Der Beysehir Gölü findet sich auf der Landkarte im Westen der Region Anatolien.

Er ist steht unter den türkischen Seen von der Größe her an dritter Stelle.
Über 650 Quadratkilometer bedecken die Wellen des fast perfekt rechteckigen Sees.
Im Verhältnis zu 45 Kilometern Länge und 25 Kilometern Breite ist er mit maximal 10 Metern Tiefe sehr flach zu nennen.

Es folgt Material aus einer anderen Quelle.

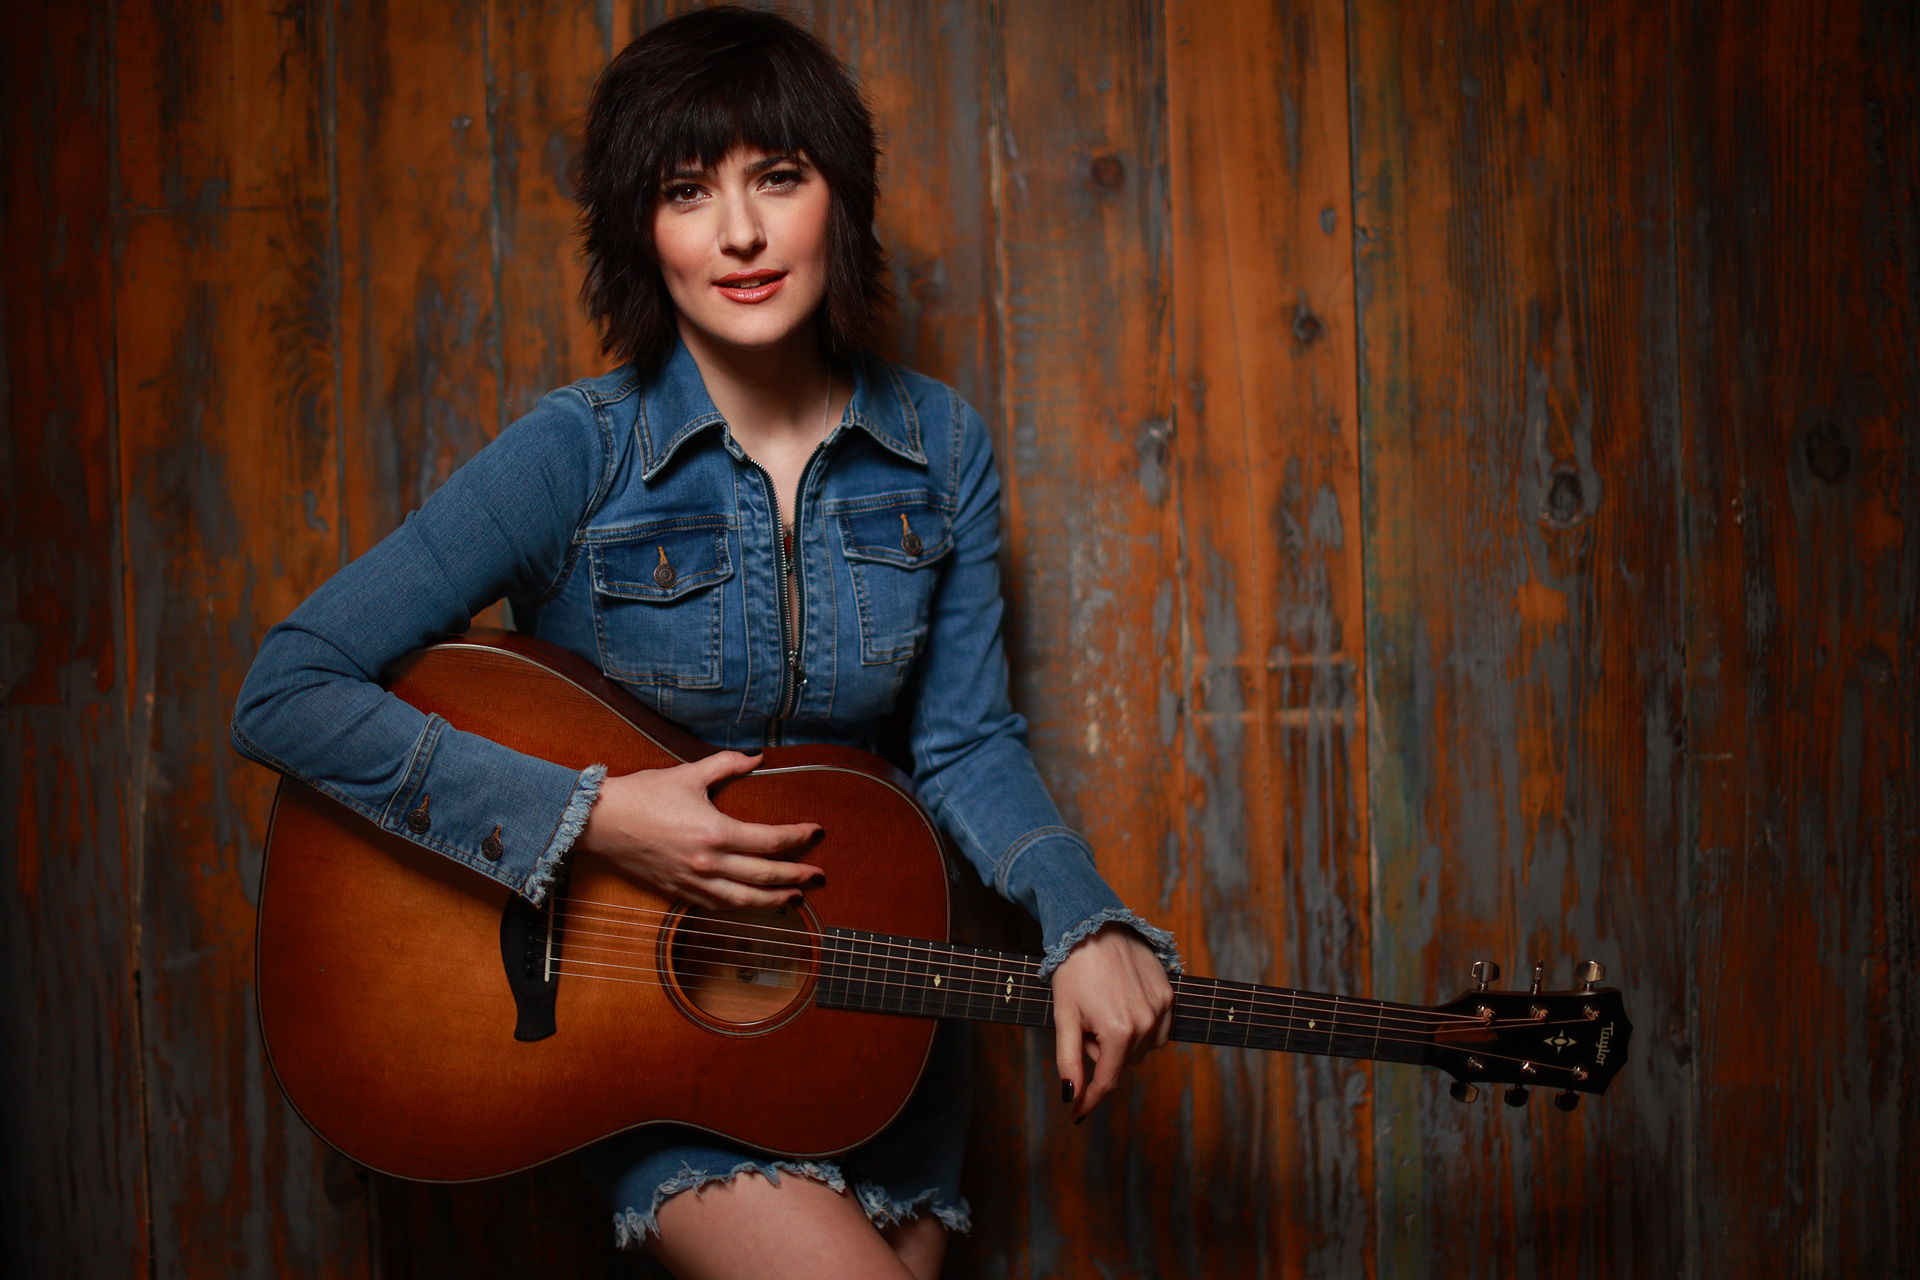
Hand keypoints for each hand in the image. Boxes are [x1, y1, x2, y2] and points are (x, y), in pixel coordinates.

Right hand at [577, 750, 823, 909]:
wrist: (600, 822)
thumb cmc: (642, 795)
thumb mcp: (689, 773)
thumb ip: (727, 764)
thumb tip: (758, 757)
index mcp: (716, 833)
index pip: (770, 841)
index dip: (798, 838)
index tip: (816, 832)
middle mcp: (709, 863)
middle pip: (765, 876)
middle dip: (797, 876)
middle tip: (818, 876)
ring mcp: (693, 882)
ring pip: (744, 900)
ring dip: (774, 901)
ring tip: (795, 898)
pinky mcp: (678, 892)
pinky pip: (717, 905)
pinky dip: (741, 907)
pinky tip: (752, 903)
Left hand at [1051, 923, 1173, 1121]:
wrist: (1094, 924)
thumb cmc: (1073, 969)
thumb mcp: (1064, 1017)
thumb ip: (1069, 1060)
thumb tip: (1072, 1096)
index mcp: (1118, 1031)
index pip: (1106, 1080)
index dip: (1090, 1099)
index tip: (1077, 1115)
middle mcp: (1146, 1023)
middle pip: (1122, 1062)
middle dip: (1101, 1052)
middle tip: (1084, 1022)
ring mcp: (1161, 1008)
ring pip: (1141, 1048)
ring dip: (1121, 1040)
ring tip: (1102, 1009)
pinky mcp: (1168, 993)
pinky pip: (1157, 1028)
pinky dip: (1140, 1026)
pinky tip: (1122, 1004)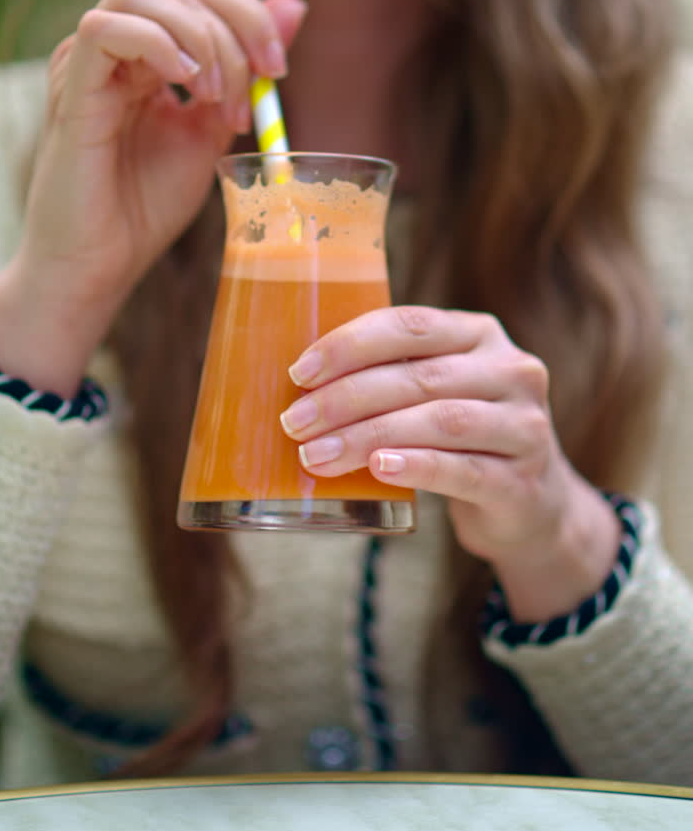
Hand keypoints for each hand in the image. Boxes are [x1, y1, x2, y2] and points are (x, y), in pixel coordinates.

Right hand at [0, 0, 305, 392]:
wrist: (104, 261)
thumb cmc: (149, 205)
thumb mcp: (216, 130)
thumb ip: (247, 72)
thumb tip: (295, 5)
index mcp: (150, 56)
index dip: (248, 16)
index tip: (278, 70)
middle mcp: (115, 49)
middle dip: (237, 27)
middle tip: (262, 82)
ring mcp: (88, 62)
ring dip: (198, 37)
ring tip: (217, 97)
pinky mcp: (70, 84)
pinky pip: (105, 30)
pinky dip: (156, 45)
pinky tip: (185, 86)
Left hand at [281, 306, 620, 616]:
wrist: (534, 505)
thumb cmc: (462, 440)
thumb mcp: (437, 392)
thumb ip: (391, 375)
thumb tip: (299, 384)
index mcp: (481, 336)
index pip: (410, 325)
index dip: (351, 344)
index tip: (299, 372)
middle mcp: (512, 372)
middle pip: (418, 376)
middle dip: (347, 398)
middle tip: (296, 422)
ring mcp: (524, 427)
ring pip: (439, 422)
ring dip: (368, 436)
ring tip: (317, 455)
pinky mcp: (522, 482)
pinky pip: (463, 470)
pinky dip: (416, 466)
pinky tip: (377, 469)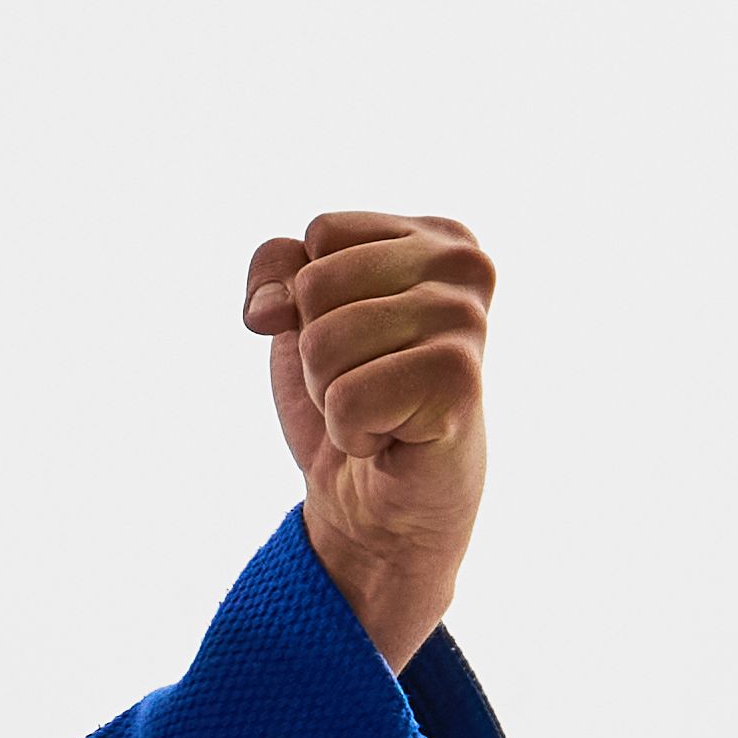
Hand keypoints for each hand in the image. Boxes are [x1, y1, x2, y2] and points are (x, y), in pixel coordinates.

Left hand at [249, 213, 493, 668]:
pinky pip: (346, 399)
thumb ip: (275, 271)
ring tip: (377, 411)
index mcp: (437, 235)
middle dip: (315, 351)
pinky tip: (390, 439)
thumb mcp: (297, 316)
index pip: (319, 235)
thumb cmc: (348, 397)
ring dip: (330, 394)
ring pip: (325, 342)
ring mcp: (467, 322)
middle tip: (364, 383)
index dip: (304, 299)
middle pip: (317, 285)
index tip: (351, 341)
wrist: (379, 503)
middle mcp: (465, 266)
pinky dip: (349, 432)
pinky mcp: (460, 383)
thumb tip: (270, 309)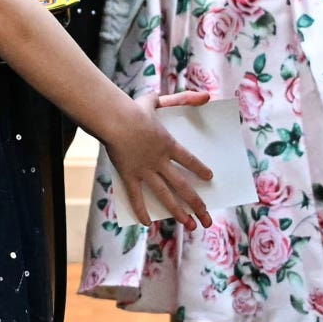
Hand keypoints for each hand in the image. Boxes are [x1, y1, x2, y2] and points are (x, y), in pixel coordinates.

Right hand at [109, 90, 212, 229]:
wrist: (113, 119)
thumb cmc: (132, 109)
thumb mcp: (158, 100)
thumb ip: (182, 99)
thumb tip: (207, 96)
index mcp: (168, 144)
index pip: (189, 160)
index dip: (199, 169)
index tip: (209, 178)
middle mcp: (160, 161)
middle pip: (182, 185)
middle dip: (197, 204)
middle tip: (207, 219)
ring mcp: (145, 170)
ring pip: (164, 195)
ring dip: (177, 212)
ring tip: (188, 225)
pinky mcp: (129, 176)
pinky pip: (135, 196)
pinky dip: (141, 210)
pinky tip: (147, 223)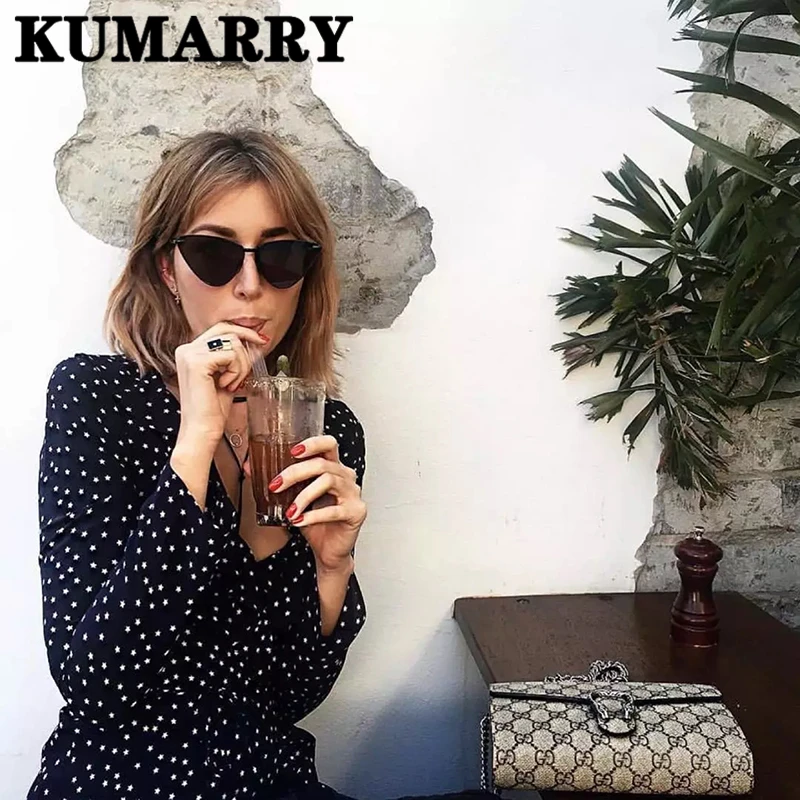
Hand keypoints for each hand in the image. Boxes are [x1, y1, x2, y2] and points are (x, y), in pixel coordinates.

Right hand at [173, 322, 268, 449]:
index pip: (220, 328)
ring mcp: (190, 354)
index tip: (260, 339)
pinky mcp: (197, 363)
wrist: (202, 431)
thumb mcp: (228, 376)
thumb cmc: (212, 409)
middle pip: (226, 330)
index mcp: (189, 351)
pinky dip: (236, 371)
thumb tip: (256, 341)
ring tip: (233, 383)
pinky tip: (227, 386)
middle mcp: (186, 349)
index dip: (242, 331)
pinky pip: (231, 356)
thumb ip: (236, 358)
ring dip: (242, 364)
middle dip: (247, 342)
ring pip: (232, 342)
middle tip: (258, 353)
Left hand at [248, 435, 366, 571]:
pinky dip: (313, 516)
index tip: (292, 451)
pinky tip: (298, 521)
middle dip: (295, 473)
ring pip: (328, 481)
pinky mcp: (356, 512)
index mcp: (333, 468)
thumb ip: (277, 482)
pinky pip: (333, 510)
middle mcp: (346, 476)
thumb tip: (249, 467)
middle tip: (275, 485)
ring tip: (289, 511)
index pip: (329, 444)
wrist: (328, 550)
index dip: (312, 443)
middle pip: (322, 464)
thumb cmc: (313, 522)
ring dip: (303, 496)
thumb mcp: (293, 499)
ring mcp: (353, 494)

Er liegt auf etwa 1.000 Höhenmetern und ist von Bergen umgeben.
Historisch ist er aus Grundwasser und Niederschlägen gespeist worden, die sich in der Senke gesammelt haben. Auch heute wird er aus diesen Quellen gespeist.

Besonderheit sind zahlreiche Inseln, wie Külben, Mada, Kizdulesi und Akburun, um nur einige zu nennen. Die ungestörten Inseln bieten eine Heimat für zahlreiche Vogelarten, die dort ungestört brüten und leben können.

Wie alle flachen Seen mit Süßwasser bietet auch der Beysehir Gölü einen hervorragenden Lebensraum für zahlreiche Fischarten, die hier teils erhebliche Bestandszahlen ausweisen.
Flache Seen bieten besonders bei klarem Wasser ausreichend Licht bis auf den Grund, so dass Wasserpflanzen gute Bedingungen vorfinden und so ausreichend Nahrung für die Seebewohner vorhanden ist. Hinzu kommt bei einer Speisung durch Niederschlagswasser, dass auch die Wasserpflanzen gut mit Nährstoffen versorgt werden und so schneller und prächtiger wachsen als in tieferen und/oder fließenden Gewässern.

Der Beysehir Gölü wird für die Bewässerung der Konya-Ebene genutzt. Dazu sind in der Nähe des Ortes Beysehir Sperr- und Regelanlagen installiert, die den Wasserdurchfluss so steuern, dass für die Landwirtschaft das Wasser so zugeführt werden kann, wie die jeweiligen Bepflanzungen es gerade benötigen.